4.8. Percutaneous Absorption Studies of IMC@PG/PVA Hydrogel

To investigate IMC systemic absorption, experiments were conducted using seven-week-old male Wistar rats. Fifteen rats were separated into three groups (five rats each). Jugular vein cannulation was performed under isoflurane anesthesia (flow rate: 1.0 L/min; concentration: 3%). A 1.5 cm incision was made on the neck, and the external jugular vein was exposed. A catheter pre-filled with heparin solution (10 IU/mL) was inserted approximately 3 cm into the vein, secured with ligatures, and externalized through the dorsal neck. After a 24 h recovery period, 0.3 g of IMC hydrogel was uniformly applied to a 2 cm² area of the abdominal skin comprising SC, epidermis, and dermis. Blood samples (200 µL) were collected via the cannula at specified intervals (1, 2, 3, 6, and 24 h). The collected blood samples were centrifuged at 24,000 × g for 20 min at 4 °C, and the resulting plasma was analyzed to determine the IMC concentration via HPLC. These operations were performed as described in a previous study [11]. The area under plasma IMC concentration–time curve (AUC_{0–24h plasma}) was computed using the trapezoidal rule up to 24 h.
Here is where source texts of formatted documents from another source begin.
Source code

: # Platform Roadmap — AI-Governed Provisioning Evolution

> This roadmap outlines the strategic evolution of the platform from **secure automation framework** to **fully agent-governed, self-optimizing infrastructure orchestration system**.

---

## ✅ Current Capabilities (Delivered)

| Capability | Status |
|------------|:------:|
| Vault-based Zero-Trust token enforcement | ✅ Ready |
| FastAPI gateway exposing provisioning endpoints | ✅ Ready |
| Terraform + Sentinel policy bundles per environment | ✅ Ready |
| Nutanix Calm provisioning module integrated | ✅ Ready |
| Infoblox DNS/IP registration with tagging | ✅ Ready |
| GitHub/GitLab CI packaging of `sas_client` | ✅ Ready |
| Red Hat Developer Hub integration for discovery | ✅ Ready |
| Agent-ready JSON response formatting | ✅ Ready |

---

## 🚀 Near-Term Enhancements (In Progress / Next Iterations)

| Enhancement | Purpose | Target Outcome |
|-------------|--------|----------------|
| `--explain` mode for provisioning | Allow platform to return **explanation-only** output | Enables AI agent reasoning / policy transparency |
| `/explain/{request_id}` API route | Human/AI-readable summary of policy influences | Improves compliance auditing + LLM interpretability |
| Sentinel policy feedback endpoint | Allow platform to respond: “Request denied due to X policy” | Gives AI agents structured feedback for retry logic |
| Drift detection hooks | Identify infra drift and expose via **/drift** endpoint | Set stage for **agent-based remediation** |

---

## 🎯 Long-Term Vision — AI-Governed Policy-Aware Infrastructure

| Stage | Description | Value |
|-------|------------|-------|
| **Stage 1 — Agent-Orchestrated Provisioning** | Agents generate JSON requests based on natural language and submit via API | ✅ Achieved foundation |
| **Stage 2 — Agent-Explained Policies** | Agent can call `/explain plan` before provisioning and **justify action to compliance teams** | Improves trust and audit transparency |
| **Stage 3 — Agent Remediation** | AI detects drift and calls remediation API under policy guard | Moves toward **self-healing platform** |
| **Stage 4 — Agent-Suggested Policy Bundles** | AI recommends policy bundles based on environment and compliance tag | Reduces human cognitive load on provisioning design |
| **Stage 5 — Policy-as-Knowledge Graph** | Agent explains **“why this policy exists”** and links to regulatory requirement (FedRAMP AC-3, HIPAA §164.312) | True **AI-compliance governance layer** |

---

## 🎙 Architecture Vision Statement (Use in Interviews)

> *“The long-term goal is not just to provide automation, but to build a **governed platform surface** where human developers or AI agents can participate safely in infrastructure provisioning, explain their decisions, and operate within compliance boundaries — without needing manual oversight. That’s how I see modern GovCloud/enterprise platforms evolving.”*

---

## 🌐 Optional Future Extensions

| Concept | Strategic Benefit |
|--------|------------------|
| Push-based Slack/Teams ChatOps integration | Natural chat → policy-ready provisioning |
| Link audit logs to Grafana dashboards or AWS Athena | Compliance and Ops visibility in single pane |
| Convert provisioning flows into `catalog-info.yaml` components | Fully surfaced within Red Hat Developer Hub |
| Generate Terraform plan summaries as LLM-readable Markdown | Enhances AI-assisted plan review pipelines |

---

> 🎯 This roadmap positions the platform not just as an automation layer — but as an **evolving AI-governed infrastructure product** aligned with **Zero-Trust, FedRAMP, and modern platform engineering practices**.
Subsequently, pharmacokinetic parameters were derived using Equations (3) and (4), as described in previous studies [7]:

$$C_{\mathrm{IMC}}{=C}_0·e^{{-k}_e·t}$$

(3)

$$C_{\mathrm{IMC}}={\displaystyle \frac{k_{\mathrm{a}}·F·D}{V_{\mathrm{d}}\left(k_{\mathrm{a}}{-k}_{\mathrm{e}}\right)}}\left(e^{{-k}_{\mathrm{e}}·\left(t-\tau \right)}-e^{{-k}_{\mathrm{a}}·\left(t-\tau \right)}\right)$$

(4)

The elimination rate constant (k_e) and volume of distribution (V_d) were determined through Equation (3), following the intravenous administration of 0.3 mL of IMC solution (200 µg/kg) into the femoral vein. The initial plasma concentration (C₀), k_e, and V_d were calculated as 2.68 ± 0.13 µg/mL, 0.05 ± 0.07 h⁻¹, and 52.1 ± 1.98 mL/kg, respectively (n = 5). For the percutaneous absorption analysis, the absorption rate constant (k_a) and bioavailability (F) were estimated using Equation (4).

4.9. Statistical Analysis

All statistical analyses were performed using JMP software version 5.1 (SAS Institute, Cary, NC, USA). The results are expressed as mean values with the corresponding standard error of the mean. Group comparisons were assessed via the unpaired Student’s t-test and one-way repeated-measures analysis of variance (ANOVA). When significant differences were detected by the ANOVA, post hoc analyses were conducted using the Tukey–Kramer test. A p-value of less than 0.05 was regarded as indicative of statistical significance.